Hevery worked at Google when he wrote these blogs. His blogs were readable, entertaining, informative, provocative, and generally overstated to make a point. If you read his blogs, be sure to read the comments. Singletons are Pathological Liars has a unit testing example that illustrates how singletons can make it difficult to figure out dependency chains and start or test an application. It is a fairly extreme example of abuse, but he makes a valid point:

Singletons are nothing more than global state. Global state makes it so your objects can secretly get hold of things which are not declared in their APIs, and, as a result, Singletons make your APIs into pathological liars.

Of course, he is overstating a bit. Singletons wrap global state in a class and are used for things that are ‘naturally’ global by nature. Generally, Hevery recommends dependency injection to replace Singletons. That simply means objects are handed their dependencies in their constructor.

Where have all the singletons gone makes the point that dependency injection has made it easy to get instances to constructors that require them, which alleviates the underlying need behind the bad, global Singletons decried in the Pathological Liars.

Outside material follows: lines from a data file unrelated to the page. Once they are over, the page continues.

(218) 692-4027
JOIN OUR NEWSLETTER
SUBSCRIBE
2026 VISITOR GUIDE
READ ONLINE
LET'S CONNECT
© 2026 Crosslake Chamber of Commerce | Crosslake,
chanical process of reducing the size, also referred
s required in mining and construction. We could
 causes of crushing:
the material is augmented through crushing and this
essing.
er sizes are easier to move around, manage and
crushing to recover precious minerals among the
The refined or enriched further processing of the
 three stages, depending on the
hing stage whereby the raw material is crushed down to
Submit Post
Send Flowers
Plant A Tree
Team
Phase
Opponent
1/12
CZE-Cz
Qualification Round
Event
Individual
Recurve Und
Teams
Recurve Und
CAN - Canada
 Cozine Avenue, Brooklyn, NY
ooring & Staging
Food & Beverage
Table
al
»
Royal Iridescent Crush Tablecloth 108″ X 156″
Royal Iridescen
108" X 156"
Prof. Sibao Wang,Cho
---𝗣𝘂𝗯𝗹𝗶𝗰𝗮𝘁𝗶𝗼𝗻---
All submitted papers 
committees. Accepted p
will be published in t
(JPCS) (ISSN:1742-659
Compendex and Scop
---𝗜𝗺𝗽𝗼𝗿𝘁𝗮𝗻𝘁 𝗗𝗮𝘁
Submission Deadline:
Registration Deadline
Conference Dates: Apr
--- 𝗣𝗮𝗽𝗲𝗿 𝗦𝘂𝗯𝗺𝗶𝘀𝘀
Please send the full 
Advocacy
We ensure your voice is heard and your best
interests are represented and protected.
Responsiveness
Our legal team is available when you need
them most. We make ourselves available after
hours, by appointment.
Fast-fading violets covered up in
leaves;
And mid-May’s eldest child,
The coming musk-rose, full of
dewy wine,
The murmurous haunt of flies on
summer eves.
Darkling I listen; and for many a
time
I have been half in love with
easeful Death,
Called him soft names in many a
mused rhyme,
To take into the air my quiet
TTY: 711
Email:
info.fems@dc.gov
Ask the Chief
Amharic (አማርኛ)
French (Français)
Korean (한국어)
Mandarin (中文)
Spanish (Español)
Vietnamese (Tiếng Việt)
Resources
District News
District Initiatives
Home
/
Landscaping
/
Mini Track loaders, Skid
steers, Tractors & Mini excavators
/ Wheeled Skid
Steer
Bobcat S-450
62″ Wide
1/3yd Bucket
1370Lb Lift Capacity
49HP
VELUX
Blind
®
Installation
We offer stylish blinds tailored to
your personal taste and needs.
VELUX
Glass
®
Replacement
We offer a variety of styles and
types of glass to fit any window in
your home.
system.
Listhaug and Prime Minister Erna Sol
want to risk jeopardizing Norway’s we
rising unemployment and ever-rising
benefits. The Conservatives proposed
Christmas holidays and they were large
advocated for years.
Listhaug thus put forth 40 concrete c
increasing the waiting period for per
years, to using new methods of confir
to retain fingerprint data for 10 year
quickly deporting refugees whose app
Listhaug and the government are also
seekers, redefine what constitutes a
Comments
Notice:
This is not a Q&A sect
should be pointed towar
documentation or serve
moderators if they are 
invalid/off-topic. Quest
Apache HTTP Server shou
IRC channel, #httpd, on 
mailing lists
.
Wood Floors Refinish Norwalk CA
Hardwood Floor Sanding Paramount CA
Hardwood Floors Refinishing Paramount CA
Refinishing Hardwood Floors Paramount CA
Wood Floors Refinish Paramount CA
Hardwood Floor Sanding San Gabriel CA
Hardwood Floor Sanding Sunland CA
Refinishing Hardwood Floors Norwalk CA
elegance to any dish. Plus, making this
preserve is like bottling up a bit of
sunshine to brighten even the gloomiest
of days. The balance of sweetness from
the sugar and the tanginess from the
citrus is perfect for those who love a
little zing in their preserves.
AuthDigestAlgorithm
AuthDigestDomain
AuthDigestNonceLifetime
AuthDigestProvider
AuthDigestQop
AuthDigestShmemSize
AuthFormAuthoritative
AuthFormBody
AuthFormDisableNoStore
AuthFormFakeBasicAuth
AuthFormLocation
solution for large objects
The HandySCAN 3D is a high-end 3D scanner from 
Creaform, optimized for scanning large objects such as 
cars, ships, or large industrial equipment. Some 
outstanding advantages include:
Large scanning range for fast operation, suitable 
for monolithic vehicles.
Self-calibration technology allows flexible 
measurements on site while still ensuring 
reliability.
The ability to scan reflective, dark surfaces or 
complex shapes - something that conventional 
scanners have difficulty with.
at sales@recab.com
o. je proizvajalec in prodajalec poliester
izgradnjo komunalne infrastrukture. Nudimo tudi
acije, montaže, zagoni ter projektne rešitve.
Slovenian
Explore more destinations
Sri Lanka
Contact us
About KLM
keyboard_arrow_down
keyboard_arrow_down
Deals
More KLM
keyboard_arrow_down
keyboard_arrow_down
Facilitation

Meta notes — Brandon Rhodes The Singleton Pattern

Python programmers almost never implement the Singleton Pattern as described in the Gang of Four book, whose Singleton class forbids normal instantiation and instead offers a class method that returns the singleton instance. Python is more elegant, and lets a class continue to support the normal syntax for instantiation while defining a custom __new__() method that returns the singleton instance. But an even more Pythonic approach, if your design forces you to offer global access to a singleton object, is to use The Global Object Pattern instead.

Meta notes — J.B. Rainsberger Use your singletons wisely

Know when to use singletons, and when to leave them behind

J.B. Rainsberger

Published on July 01, 2001 Automated unit testing is most effective when:

  • Coupling between classes is only as strong as it needs to be
  • It is simple to use mock implementations of collaborating classes in place of production implementations
Singletons know too much

There is one implementation anti-pattern that flourishes in an application with too many singletons: the I know where you live anti-pattern. This occurs when, among collaborating classes, one class knows where to get instances of the other.

Towards acceptible singletons

Singleton abuse can be avoided by looking at the problem from a different angle. Suppose an application needs only one instance of a class and the application configures that class at startup: Why should the class itself be responsible for being a singleton? It seems quite logical for the application to take on this responsibility, since the application requires this kind of behavior. The application, not the component, should be the singleton. The application then makes an instance of the component available for any application-specific code to use. When an application uses several such components, it can aggregate them into what we have called a toolbox.

Meta notes — Mark Safayan Singleton anti pattern

Instead of using this pattern, simply instantiate a single instance and propagate it to places that use the object as a parameter to make the dependency explicit.